The problem |
Each line of the material must be reproduced exactly; pictures stay out.

(Listed records begins)

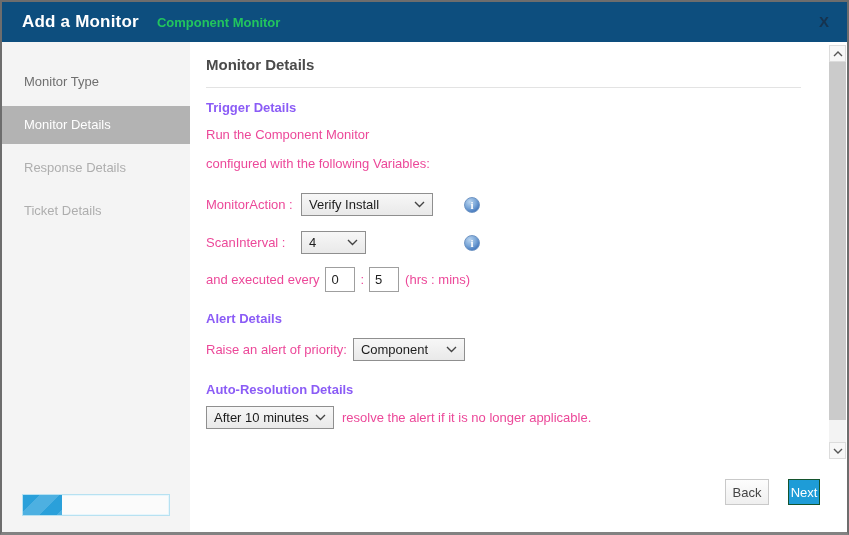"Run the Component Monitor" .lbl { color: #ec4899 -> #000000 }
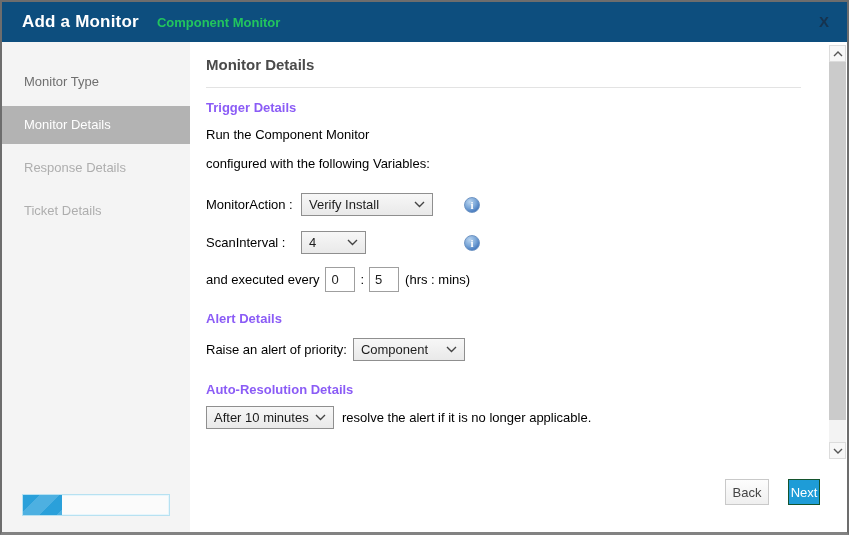"ScanInterval :" .row-scan { text-align: none -> center }
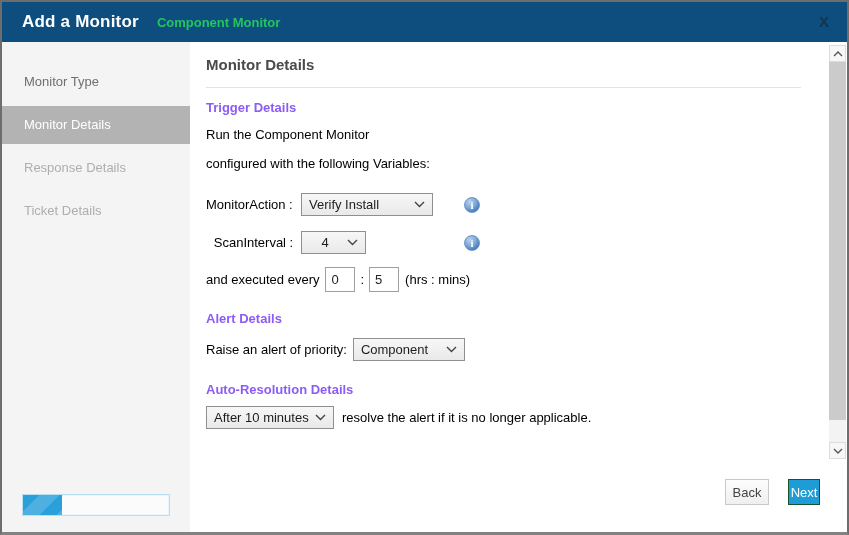"Component" span.val { text: Component -> Install }
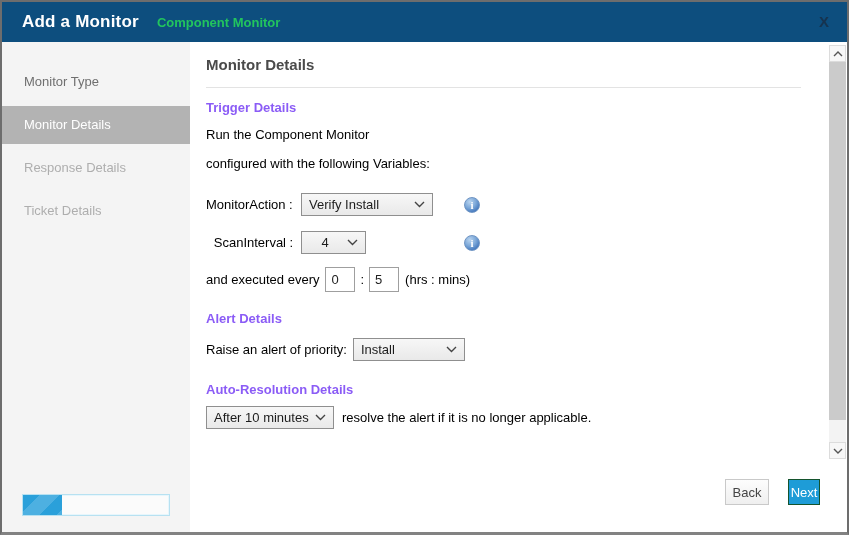"Next" .btn.next { border: 1px solid #14532d -> 6px solid #14532d; width: 32px -> 42px }
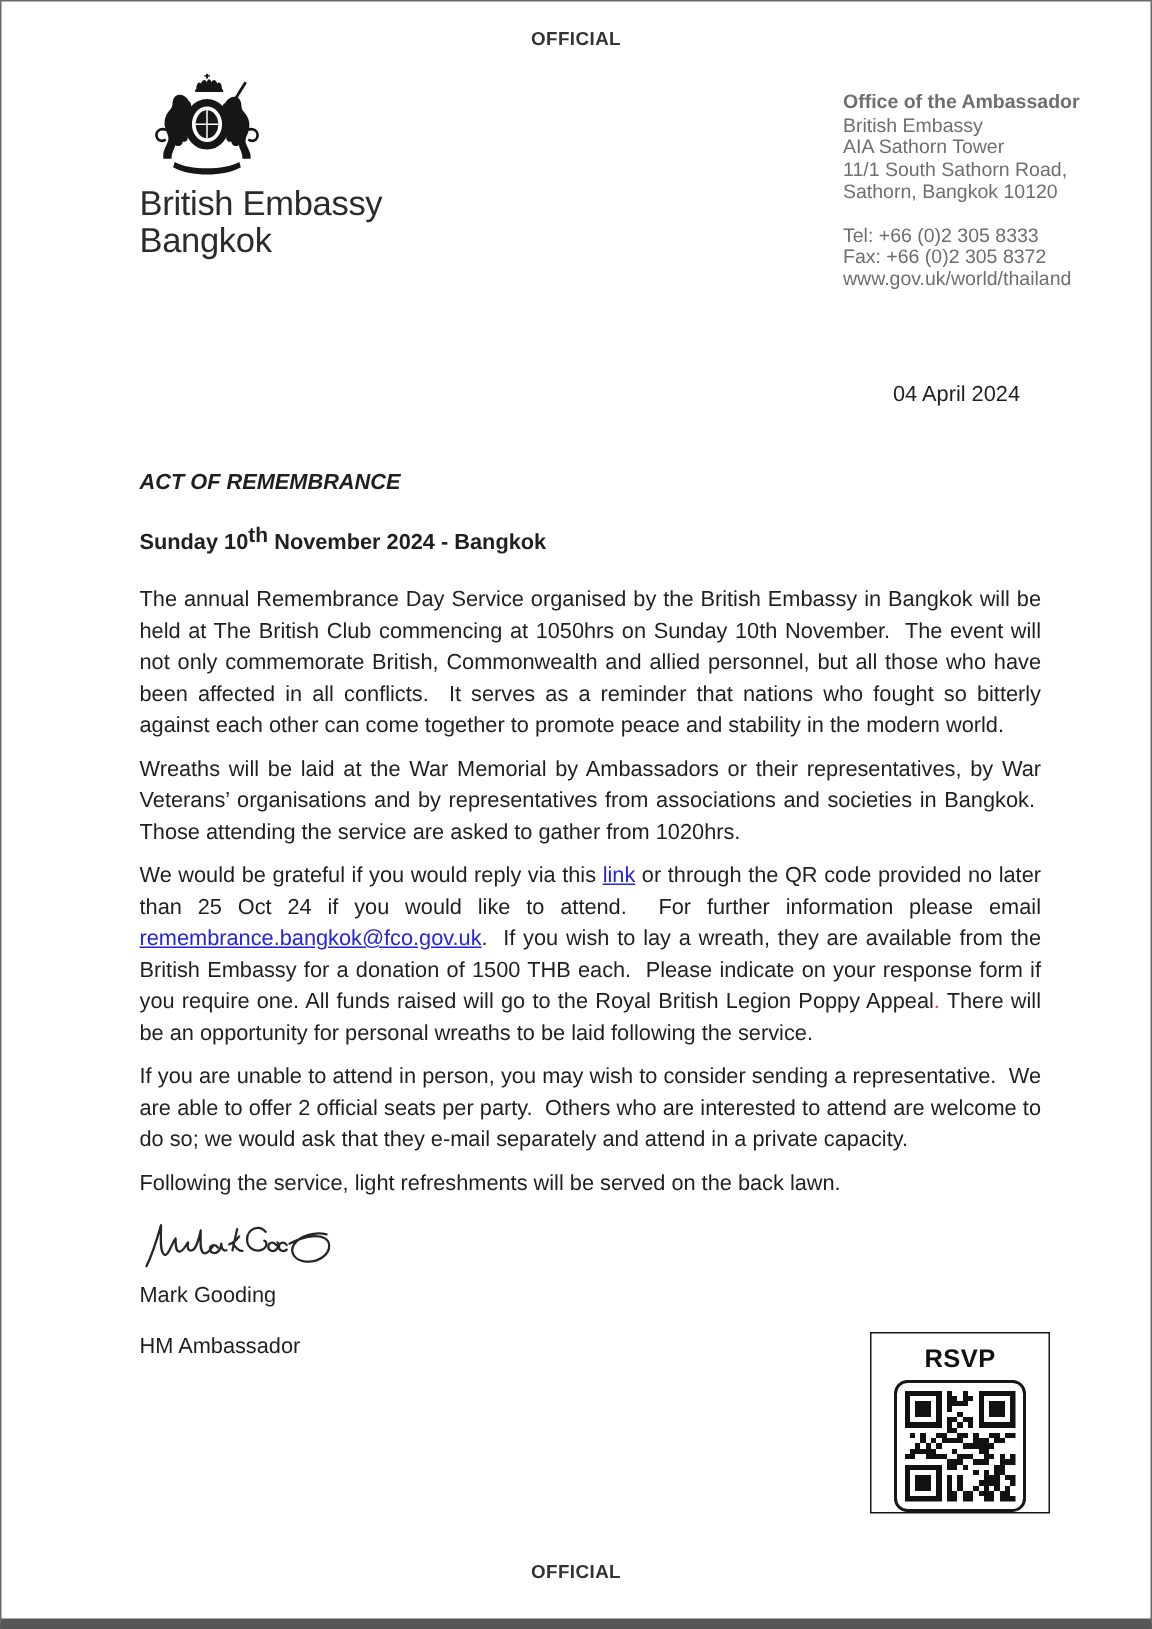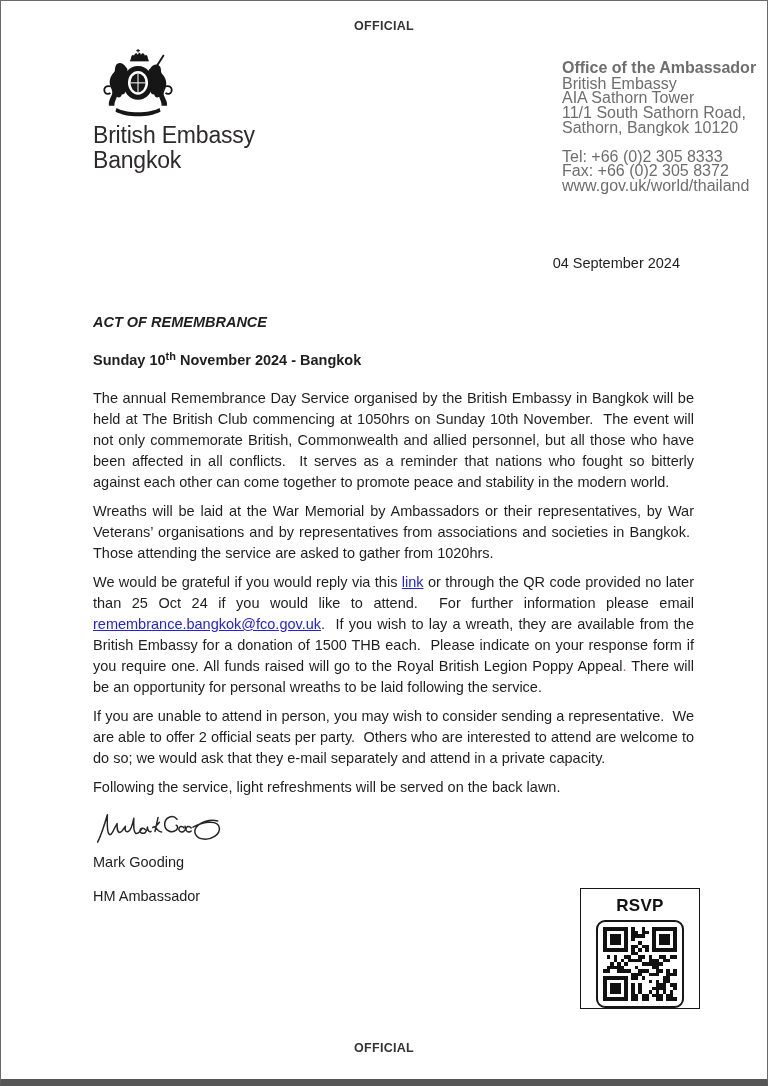"Office of the Ambassador" .addr { font-size: 16px -> 13px }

(Listed records ends)

Answer space |
"Run the Component Monitor" .lbl { color: #ec4899 -> #000000 }
"ScanInterval :" .row-scan { text-align: none -> center }
"Component" span.val { text: Component -> Install }
"Next" .btn.next { border: 1px solid #14532d -> 6px solid #14532d; width: 32px -> 42px }
"Office of the Ambassador" .addr { font-size: 16px -> 13px }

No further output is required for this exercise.